━━━━━ Passage to read
Is legal documentation important in medical practice?
- By: admin
- 16 Jan 2020
As a medical practitioner, it is very important that the doctors maintain legal documentation and manage the medical records of the patient properly.
What are medical records?
The medical records include mainly the medical history, the clinical findings, the results of the test carried out, the care administered before operation, the notes which are taken down during the operation of the patient, the care taken after the patients operation is complete and the daily progress of the patient, and also the medications which are prescribed to the patient.
The consent which is acquired through legal means shall be very helpful to the doctor in the long run. For example consent for major or minor operations or for starting a new course of treatment for the patient’s betterment. And it is the duty of the doctor to acquire consent as per the principles of valid consent which are laid down for reference under the Indian law. Therefore, it is important that the medical staff and other officials at the hospital must be trained in maintaining the medical records of the patient in a systematic manner.
All details regarding maintenance of medical records have been given under the Medical Council of India regulations 2002, and the regulations have laid down certain guidelines with respect to the number of years the medical records of the patient has to be maintained. They are as follows:
- Every doctor must maintain the medical records of the patient for a minimum period of three years from the date of the treatment of the patient.
- If a request would be made by the patient or the legal authorities of the court to produce the documents, the medical practitioner shall submit the same within 72 hours, and if the medical practitioner refuses to submit the documents, it might lead to serious consequences.
━━━━━━━━━━
Task statement>
From the article on legal documentation in medical practice, set down everything from "All details regarding" down to "to serious consequences.", word for word.
━━━━━ Supplied information
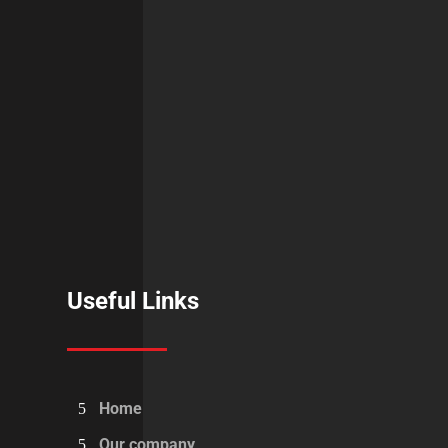
Useful Links
Home
Our company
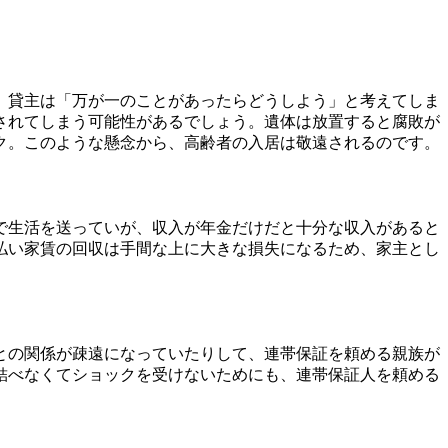
、貸主は「万が一のことがあったらどうしよう」と考えてしま
されてしまう可能性があるでしょう。遺体は放置すると腐敗が
ク。このような懸念から、高齢者の入居は敬遠されるのです。
で生活を送っていが、収入が年金だけだと十分な収入があると
払い家賃の回収は手間な上に大きな損失になるため、家主とし
との関係が疎遠になっていたりして、連帯保証を頼める親族が
結べなくてショックを受けないためにも、連帯保証人を頼める
。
━━━━━━━━━━
Exercise solution>
All details regarding maintenance of medical records have been given under the Medical Council of India regulations 2002, and the regulations have laid down certain guidelines with respect to the number of years the medical records of the patient has to be maintained. They are as follows:
- Every doctor must maintain the medical records of the patient for a minimum period of three years from the date of the treatment of the patient.
- If a request would be made by the patient or the legal authorities of the court to produce the documents, the medical practitioner shall submit the same within 72 hours, and if the medical practitioner refuses to submit the documents, it might lead to serious consequences.